Time Period3 Months [change]
DirectionMoves Against 
StrengthInsignificant
Accuracy100.0%
ValuesDaily Returns

Spring Airlines Co  vs.  BeiGene

 Performance 
       Timeline  
Spring Airlines 

Risk-Adjusted Performance

0 of 100

 
Weak
 
Strong
Very Weak
Over the last 90 days Spring Airlines Co has generated negative risk-adjusted returns adding no value to investors with long positions. Despite somewhat strong basic indicators, Spring Airlines is not utilizing all of its potentials. The current stock price disturbance, may contribute to short-term losses for the investors.
BeiGene 

Risk-Adjusted Performance

2 of 100

 
Weak
 
Strong
Weak
Compared to the overall equity markets, risk-adjusted returns on investments in BeiGene are ranked lower than 2 (%) of all global equities and portfolios over the last 90 days. Despite somewhat strong basic indicators, BeiGene is not utilizing all of its potentials. The current stock price disturbance, may contribute to short-term losses for the investors.
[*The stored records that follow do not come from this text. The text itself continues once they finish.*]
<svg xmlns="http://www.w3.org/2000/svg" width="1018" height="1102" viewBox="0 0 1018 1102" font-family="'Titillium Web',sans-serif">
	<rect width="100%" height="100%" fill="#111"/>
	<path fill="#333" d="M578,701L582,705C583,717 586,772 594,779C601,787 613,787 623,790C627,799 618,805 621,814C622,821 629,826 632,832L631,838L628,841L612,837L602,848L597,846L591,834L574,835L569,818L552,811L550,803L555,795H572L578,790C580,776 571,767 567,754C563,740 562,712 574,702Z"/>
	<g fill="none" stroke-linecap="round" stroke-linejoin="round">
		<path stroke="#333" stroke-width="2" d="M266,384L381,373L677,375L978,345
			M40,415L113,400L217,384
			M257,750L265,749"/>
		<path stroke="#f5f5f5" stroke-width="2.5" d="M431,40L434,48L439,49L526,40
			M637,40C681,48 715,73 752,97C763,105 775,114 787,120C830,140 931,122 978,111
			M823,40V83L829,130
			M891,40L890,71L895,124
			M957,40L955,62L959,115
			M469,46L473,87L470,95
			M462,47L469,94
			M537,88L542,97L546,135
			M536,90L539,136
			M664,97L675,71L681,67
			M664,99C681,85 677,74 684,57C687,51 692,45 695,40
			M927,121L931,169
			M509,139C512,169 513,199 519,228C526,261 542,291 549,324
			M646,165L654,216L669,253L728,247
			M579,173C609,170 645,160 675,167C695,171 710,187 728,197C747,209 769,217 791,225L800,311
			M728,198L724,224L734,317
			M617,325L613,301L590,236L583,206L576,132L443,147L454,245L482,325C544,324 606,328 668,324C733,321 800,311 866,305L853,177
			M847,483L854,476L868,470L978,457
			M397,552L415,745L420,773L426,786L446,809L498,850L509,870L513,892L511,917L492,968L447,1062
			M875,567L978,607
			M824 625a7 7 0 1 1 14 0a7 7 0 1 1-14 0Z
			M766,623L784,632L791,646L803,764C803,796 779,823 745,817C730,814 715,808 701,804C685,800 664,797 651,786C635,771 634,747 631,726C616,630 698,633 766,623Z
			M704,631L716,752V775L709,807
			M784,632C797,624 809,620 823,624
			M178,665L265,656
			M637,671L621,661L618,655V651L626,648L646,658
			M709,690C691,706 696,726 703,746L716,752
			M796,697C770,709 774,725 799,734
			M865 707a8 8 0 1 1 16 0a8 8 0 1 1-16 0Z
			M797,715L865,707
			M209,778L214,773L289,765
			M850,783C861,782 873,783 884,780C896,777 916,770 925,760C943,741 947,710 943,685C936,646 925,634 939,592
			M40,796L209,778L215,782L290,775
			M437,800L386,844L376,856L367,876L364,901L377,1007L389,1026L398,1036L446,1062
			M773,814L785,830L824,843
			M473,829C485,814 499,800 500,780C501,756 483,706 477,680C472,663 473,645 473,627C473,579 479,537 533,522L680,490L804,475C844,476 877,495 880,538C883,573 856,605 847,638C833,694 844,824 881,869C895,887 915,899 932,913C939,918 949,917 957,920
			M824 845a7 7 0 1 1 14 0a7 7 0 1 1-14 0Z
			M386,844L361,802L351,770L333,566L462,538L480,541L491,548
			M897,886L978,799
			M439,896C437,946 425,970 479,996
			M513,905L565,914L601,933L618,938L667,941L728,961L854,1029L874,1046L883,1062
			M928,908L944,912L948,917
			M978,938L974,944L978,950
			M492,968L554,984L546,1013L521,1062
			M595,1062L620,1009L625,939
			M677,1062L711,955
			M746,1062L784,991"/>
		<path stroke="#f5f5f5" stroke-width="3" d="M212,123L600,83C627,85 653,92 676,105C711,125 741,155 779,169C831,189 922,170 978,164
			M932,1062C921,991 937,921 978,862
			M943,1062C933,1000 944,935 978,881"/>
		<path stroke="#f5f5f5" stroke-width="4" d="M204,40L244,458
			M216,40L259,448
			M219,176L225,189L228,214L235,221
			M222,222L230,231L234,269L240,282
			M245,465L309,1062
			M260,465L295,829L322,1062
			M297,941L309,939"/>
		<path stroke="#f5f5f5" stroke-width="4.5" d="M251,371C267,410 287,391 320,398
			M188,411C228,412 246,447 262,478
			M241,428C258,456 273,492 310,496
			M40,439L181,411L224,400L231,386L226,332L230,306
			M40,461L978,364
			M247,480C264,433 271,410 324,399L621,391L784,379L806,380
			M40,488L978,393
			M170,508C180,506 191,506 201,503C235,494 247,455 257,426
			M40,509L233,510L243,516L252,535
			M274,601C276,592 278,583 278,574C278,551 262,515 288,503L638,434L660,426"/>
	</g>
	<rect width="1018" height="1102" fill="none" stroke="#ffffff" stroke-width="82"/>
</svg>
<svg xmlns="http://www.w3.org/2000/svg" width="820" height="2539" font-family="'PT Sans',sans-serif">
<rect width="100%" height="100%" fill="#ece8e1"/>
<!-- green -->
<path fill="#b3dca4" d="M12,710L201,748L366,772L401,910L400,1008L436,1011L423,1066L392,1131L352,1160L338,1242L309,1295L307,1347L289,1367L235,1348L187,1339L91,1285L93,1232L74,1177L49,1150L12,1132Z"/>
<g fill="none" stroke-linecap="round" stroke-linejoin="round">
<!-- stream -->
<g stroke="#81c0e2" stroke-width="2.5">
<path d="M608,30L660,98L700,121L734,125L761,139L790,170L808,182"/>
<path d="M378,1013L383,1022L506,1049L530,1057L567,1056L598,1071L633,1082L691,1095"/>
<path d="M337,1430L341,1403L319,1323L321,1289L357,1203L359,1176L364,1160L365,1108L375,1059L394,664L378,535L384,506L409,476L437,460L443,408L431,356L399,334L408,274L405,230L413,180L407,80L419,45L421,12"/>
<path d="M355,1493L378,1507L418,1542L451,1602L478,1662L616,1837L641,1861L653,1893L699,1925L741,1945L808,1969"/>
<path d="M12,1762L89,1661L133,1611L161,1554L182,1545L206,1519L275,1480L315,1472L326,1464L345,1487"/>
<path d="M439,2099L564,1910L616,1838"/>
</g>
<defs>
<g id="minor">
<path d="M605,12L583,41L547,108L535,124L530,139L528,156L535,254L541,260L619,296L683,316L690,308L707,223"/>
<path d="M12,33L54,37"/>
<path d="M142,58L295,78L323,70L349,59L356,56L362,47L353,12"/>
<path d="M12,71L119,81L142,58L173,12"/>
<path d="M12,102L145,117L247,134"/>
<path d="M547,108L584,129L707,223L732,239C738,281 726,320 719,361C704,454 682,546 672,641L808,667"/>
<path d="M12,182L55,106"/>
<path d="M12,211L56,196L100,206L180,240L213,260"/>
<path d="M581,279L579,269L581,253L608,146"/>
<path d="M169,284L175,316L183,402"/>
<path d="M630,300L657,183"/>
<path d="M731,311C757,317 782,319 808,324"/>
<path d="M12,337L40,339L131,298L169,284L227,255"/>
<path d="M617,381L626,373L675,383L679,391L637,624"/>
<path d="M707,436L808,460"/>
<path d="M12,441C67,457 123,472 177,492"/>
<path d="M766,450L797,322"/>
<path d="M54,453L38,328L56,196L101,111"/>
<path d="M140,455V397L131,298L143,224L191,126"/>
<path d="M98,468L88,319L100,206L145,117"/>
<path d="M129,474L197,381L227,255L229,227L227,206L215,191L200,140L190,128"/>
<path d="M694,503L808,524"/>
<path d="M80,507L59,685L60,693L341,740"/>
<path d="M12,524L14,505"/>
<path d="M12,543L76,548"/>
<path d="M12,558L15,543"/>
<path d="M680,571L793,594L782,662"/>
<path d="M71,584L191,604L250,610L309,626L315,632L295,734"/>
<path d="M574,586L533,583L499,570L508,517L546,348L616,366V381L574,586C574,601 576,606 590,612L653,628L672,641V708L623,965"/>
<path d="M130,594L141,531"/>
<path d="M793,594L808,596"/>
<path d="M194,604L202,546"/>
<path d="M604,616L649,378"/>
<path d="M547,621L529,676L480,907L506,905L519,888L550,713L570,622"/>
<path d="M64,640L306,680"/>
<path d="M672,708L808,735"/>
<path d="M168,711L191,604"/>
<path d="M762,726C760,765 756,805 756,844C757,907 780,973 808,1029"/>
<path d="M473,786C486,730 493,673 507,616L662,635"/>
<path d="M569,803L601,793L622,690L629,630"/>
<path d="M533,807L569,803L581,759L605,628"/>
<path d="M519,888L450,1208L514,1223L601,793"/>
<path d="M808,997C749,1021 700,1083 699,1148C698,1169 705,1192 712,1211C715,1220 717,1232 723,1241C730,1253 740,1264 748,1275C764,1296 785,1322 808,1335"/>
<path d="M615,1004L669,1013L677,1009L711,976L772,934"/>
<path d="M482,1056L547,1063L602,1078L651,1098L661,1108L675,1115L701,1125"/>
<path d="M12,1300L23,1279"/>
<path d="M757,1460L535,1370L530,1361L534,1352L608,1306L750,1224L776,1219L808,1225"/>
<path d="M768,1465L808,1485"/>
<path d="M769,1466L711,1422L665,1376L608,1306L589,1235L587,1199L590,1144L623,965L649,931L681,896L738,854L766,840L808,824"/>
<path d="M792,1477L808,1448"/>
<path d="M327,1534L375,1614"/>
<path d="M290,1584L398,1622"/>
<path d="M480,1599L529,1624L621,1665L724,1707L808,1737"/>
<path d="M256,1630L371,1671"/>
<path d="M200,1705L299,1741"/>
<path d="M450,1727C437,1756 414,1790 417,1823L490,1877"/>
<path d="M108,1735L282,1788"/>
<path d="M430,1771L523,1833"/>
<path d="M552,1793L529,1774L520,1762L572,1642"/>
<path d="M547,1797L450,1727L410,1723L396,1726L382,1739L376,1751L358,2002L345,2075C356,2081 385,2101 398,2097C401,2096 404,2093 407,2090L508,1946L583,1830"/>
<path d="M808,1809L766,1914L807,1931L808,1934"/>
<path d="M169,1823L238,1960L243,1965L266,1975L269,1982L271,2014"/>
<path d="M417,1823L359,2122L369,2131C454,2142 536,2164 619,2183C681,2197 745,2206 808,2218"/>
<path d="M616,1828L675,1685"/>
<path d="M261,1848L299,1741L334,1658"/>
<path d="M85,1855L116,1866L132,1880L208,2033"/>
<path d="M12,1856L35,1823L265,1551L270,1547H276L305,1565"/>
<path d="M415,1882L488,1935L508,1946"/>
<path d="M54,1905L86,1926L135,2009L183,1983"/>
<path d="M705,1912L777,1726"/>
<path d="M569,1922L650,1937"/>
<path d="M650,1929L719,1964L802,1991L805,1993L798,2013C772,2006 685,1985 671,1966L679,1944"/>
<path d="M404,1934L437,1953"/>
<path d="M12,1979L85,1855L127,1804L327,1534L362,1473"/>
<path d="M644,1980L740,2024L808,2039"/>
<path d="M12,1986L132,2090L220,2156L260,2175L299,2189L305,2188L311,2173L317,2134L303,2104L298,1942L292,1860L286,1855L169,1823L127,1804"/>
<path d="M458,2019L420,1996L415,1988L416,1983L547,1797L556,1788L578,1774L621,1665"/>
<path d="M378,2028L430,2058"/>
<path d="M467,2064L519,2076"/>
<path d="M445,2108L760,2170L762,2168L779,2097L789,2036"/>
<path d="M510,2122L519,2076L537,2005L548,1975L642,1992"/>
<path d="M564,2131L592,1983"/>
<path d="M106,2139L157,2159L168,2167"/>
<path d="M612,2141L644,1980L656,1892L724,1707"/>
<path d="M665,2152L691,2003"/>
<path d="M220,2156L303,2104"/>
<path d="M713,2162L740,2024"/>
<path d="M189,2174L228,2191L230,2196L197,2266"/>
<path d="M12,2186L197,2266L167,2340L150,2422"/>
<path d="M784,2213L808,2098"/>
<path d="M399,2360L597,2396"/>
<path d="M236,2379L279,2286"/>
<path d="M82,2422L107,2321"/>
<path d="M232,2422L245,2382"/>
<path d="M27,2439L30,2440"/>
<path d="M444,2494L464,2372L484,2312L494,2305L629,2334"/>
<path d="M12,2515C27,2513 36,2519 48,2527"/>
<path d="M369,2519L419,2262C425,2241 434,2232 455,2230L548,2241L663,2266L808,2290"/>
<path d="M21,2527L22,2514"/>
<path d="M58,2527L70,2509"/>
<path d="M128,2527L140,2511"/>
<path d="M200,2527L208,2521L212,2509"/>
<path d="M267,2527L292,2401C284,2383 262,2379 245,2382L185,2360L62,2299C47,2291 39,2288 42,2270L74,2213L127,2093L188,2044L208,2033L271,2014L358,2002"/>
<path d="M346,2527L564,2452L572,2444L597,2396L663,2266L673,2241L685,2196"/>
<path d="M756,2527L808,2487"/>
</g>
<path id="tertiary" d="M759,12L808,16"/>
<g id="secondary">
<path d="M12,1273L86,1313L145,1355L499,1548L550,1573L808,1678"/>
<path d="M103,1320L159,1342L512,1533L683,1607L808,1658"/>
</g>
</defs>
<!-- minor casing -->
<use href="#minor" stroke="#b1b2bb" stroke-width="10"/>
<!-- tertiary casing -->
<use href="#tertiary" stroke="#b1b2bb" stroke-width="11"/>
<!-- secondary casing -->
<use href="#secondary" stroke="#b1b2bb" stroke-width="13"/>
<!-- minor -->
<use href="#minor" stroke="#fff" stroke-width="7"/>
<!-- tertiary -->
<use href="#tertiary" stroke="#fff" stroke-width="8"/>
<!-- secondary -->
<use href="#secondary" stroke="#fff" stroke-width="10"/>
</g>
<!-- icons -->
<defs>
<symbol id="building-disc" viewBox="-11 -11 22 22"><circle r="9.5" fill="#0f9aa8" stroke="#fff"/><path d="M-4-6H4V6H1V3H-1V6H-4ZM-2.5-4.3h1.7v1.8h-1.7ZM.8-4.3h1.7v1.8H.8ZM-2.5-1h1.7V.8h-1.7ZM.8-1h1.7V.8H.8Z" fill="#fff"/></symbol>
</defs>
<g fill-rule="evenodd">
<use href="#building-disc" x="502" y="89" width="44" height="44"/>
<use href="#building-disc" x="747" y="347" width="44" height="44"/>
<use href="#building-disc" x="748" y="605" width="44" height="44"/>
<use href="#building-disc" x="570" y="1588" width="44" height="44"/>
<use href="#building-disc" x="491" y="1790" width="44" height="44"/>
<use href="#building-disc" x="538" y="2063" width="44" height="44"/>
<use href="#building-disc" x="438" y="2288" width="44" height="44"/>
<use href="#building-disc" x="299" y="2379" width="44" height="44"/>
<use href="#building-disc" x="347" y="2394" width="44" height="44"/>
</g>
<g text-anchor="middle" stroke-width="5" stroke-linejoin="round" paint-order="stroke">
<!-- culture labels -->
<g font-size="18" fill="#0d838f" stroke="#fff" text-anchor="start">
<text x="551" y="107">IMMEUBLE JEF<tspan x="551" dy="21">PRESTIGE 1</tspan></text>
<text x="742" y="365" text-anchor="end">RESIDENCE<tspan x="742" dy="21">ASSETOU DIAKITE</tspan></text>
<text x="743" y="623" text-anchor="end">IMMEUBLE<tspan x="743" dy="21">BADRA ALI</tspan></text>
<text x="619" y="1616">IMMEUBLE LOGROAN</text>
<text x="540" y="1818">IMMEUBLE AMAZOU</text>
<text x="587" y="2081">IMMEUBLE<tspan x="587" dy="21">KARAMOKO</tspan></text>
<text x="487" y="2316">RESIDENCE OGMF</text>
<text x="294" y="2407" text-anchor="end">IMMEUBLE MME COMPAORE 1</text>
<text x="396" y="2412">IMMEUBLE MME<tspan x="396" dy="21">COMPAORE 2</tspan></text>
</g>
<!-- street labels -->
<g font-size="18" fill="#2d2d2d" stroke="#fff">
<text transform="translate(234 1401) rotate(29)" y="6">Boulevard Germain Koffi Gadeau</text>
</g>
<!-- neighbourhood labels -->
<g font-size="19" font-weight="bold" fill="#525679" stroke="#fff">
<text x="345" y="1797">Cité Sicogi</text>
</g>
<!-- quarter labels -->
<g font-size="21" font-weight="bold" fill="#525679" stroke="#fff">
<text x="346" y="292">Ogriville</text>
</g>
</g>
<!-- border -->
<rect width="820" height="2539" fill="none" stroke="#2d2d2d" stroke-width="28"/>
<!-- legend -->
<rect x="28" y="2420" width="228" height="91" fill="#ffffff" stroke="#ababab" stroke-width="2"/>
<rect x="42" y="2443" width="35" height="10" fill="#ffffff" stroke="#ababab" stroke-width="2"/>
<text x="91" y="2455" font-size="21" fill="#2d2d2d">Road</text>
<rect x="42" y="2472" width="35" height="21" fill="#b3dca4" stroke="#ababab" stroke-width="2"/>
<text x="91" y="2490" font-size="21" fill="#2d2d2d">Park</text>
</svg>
Spring Airlines and BeiGene Volatility Contrast

   Predicted Return Density   
       Returns  

Pair Trading with Spring Airlines and BeiGene

The main advantage of trading using opposite Spring Airlines and BeiGene positions is that it hedges away some unsystematic risk. Because of two separate transactions, even if Spring Airlines position performs unexpectedly, BeiGene can make up some of the losses. Pair trading also minimizes risk from directional movements in the market. For example, if an entire industry or sector drops because of unexpected headlines, the short position in BeiGene will offset losses from the drop in BeiGene's long position.
The idea behind Spring Airlines Co and BeiGene pairs trading is to make the combined position market-neutral, meaning the overall market's direction will not affect its win or loss (or potential downside or upside). This can be achieved by designing a pairs trade with two highly correlated stocks or equities that operate in a similar space or sector, making it possible to obtain profits through simple and relatively low-risk investment.
Check out your portfolio center.
Note that this page's information should be used as a complementary analysis to find the right mix of equity instruments to add to your existing portfolios or create a brand new portfolio. You can also try the Global Markets Map module to get a quick overview of global market snapshot using zoomable world map. Drill down to check world indexes.